Dataset entries
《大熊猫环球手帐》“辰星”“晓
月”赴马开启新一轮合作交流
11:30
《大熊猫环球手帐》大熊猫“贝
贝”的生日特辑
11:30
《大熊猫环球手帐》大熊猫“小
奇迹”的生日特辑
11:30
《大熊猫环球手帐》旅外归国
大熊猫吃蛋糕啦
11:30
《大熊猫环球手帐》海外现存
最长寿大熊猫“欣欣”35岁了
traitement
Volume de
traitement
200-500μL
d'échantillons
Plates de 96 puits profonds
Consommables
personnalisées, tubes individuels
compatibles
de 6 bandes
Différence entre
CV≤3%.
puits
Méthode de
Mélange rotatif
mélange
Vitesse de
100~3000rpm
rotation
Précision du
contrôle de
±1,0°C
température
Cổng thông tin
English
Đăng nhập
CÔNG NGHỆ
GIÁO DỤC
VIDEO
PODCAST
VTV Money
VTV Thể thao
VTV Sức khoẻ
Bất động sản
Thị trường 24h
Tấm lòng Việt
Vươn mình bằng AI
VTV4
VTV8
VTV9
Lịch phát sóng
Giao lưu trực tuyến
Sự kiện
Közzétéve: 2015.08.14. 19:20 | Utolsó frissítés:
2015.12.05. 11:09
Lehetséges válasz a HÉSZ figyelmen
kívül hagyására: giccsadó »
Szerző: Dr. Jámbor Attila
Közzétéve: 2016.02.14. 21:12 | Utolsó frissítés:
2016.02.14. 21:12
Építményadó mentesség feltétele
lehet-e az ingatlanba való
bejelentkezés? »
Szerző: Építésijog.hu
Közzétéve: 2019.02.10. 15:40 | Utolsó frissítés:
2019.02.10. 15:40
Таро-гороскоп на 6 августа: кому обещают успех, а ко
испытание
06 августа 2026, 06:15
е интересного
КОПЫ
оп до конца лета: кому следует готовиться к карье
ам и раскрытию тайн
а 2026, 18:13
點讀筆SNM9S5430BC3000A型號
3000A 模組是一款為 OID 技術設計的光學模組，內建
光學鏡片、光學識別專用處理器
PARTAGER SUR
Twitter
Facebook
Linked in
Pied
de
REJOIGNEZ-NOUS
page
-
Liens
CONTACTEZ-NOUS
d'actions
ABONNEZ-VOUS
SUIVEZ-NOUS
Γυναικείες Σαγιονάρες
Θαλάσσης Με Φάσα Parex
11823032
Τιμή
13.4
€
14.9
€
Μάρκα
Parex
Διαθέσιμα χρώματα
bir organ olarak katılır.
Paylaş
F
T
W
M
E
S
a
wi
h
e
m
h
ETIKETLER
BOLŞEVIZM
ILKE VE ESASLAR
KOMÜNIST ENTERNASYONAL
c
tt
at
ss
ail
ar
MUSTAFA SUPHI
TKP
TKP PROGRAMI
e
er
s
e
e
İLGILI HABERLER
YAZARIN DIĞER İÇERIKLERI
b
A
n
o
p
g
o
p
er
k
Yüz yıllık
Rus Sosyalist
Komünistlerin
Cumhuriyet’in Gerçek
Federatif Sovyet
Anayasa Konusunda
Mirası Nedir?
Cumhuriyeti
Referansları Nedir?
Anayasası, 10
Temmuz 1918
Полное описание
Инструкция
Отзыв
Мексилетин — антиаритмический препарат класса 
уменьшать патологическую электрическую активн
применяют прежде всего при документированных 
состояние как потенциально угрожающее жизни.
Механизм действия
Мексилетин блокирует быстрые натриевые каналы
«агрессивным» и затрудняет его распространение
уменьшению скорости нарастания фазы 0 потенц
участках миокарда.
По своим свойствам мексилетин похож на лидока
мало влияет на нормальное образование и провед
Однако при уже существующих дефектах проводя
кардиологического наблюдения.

### Task prompt
Print every record exactly, so that each word matches what is written above.

### Solution below
《大熊猫环球手帐》“辰星”“晓
月”赴马开启新一轮合作交流
11:30
《大熊猫环球手帐》大熊猫“贝
贝”的生日特辑
11:30
《大熊猫环球手帐》大熊猫“小
奇迹”的生日特辑
11:30
《大熊猫环球手帐》旅外归国
大熊猫吃蛋糕啦
11:30
《大熊猫环球手帐》海外现存
最长寿大熊猫“欣欣”35岁了
traitement
Volume de
traitement
200-500μL
d'échantillons
Plates de 96 puits profonds
Consommables
personnalisées, tubes individuels
compatibles
de 6 bandes
Différence entre
CV≤3%.
puits
Méthode de
Mélange rotatif
mélange
Vitesse de
100~3000rpm
rotation
Précision du
contrôle de
±1,0°C
température
Cổng thông tin
English
Đăng nhập
CÔNG NGHỆ
GIÁO DỤC
VIDEO
PODCAST
VTV Money
VTV Thể thao
VTV Sức khoẻ
Bất động sản
Thị trường 24h
Tấm lòng Việt
Vươn mình bằng AI
VTV4
VTV8
VTV9
Lịch phát sóng
Giao lưu trực tuyến
Sự kiện
Közzétéve: 2015.08.14. 19:20 | Utolsó frissítés:
2015.12.05. 11:09
Lehetséges válasz a HÉSZ figyelmen
kívül hagyására: giccsadó »
Szerző: Dr. Jámbor Attila
Közzétéve: 2016.02.14. 21:12 | Utolsó frissítés:
2016.02.14. 21:12
Építményadó mentesség feltétele
lehet-e az ingatlanba való
bejelentkezés? »
Szerző: Építésijog.hu
Közzétéve: 2019.02.10. 15:40 | Utolsó frissítés:
2019.02.10. 15:40
Таро-гороскоп на 6 августа: кому обещают успех, а ко
испытание
06 августа 2026, 06:15
е интересного
КОПЫ
оп до конца лета: кому следует готовиться к карье
ам и раскрытию тайн
а 2026, 18:13
點讀筆SNM9S5430BC3000A型號
3000A 模組是一款為 OID 技術設計的光學模組，內建
光學鏡片、光學識別專用處理器
PARTAGER SUR
Twitter
Facebook
Linked in
Pied
de
REJOIGNEZ-NOUS
page
-
Liens
CONTACTEZ-NOUS
d'actions
ABONNEZ-VOUS
SUIVEZ-NOUS
Γυναικείες Σαγιονάρες
Θαλάσσης Με Φάσα Parex
11823032
Τιμή
13.4
€
14.9
€
Μάρκα
Parex
Διαθέσιμα χρώματα
bir organ olarak katılır.
Paylaş
F
T
W
M
E
S
a
wi
h
e
m
h
ETIKETLER
BOLŞEVIZM
ILKE VE ESASLAR
KOMÜNIST ENTERNASYONAL
c
tt
at
ss
ail
ar
MUSTAFA SUPHI
TKP
TKP PROGRAMI
e
er
s
e
e
İLGILI HABERLER
YAZARIN DIĞER İÇERIKLERI
b
A
n
o
p
g
o
p
er
k
Yüz yıllık
Rus Sosyalist
Komünistlerin
Cumhuriyet’in Gerçek
Federatif Sovyet
Anayasa Konusunda
Mirası Nedir?
Cumhuriyeti
Referansları Nedir?
Anayasası, 10
Temmuz 1918
Полное описание
Инструкция
Отзыв
Мексилетин — антиаритмический препарат класса 
уменьшать патологическую электрическую активн
применяют прежде всего при документированных 
состояние как потенциально угрожающее жизни.
Механизм действия
Мексилетин блокирует быстрые натриевые каналы
«агрессивным» и затрудняет его распространение
уменьшению скорости нарастания фазы 0 потенц
участках миокарда.
По своим свойствам мексилетин похож на лидока
мало влияет на нормальное образование и провед
Однако при уже существующих дефектах проводя
кардиологического наблюдения.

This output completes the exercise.